Hongyao Ge¹Zhenyu Du^2,3Weizhe Liu^2,3,4LeTian Wang⁵Junyang Li³Gaoshan Yang^2,3,4*Aiying Li^2,3,4*

• ¹Institute of Chinese Materia Medica, Shanghai University of Traditional Chinese Medicine, Shanghai, China
• ²Hebei key laboratory of Chinese Medicine Research on Cardio-Cerebrovascular disease, Shijiazhuang, Hebei Province, China
• ³Hebei University of Chinese Medicine, Shijiazhuang, China
• ⁴Department of Biochemistry and Molecular Biology, College of Basic Medicine, Hebei University of Chinese Medicine, Shijiazhuang, Hebei Province, China
• ⁵Department of Cardiology, Shanghai Fifth People's Hospital, Fudan University, Shanghai, Shanghai Municipality, China

Gentianella acuta (G.acuta) is widely used by Mongolian and Ewenki hunters due to its cardiovascular protective properties. Myocardial fibrosis (MF) is a critical pathological change associated with heart failure, and lactate, a byproduct of glycolysis, is a key factor involved in the progression of MF. In this study, we identified six novel specific miRNAs, which were demonstrated to be effective in treating cardiac remodeling.
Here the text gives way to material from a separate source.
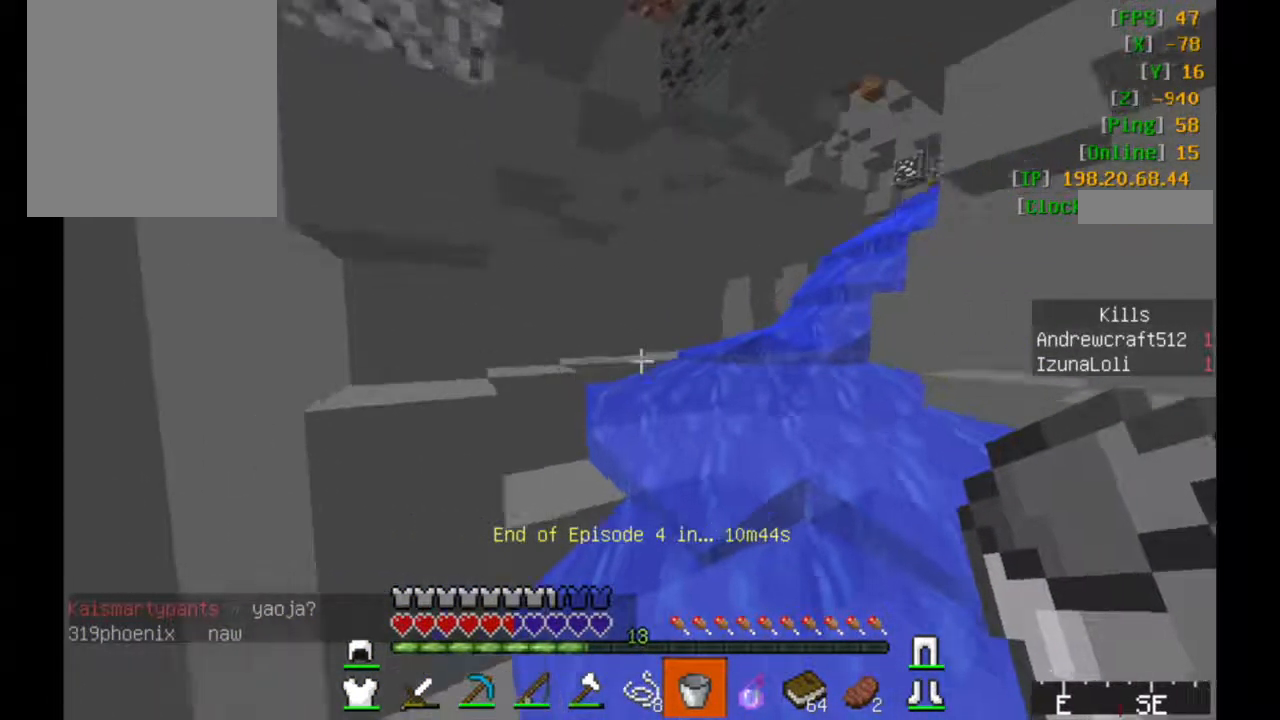
{"keys": ["w"], "mouse": [], "events": []}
Among them, Gen-miR-5, derived from G.acuta, can be absorbed by mice, remain stable in cardiac tissue, and exert cross-species regulatory effects by targeting the PFKP 3' UTR. Our findings revealed that PFKP, a key rate-limiting enzyme in the glycolytic pathway, increases lactate accumulation, thereby promoting the proliferation and migration of cardiac fibroblasts (CFs) and contributing to the progression of MF.In contrast, Gen-miR-5 alleviates MF by suppressing this pathway. In conclusion, Gen-miR-5 exerts its cardioprotective effects by targeting and suppressing the expression of PFKP, a key glycolytic enzyme induced by Ang II, regulating lactate metabolism in fibroblasts, and preventing the transformation of fibroblasts into myofibroblasts, ultimately mitigating MF.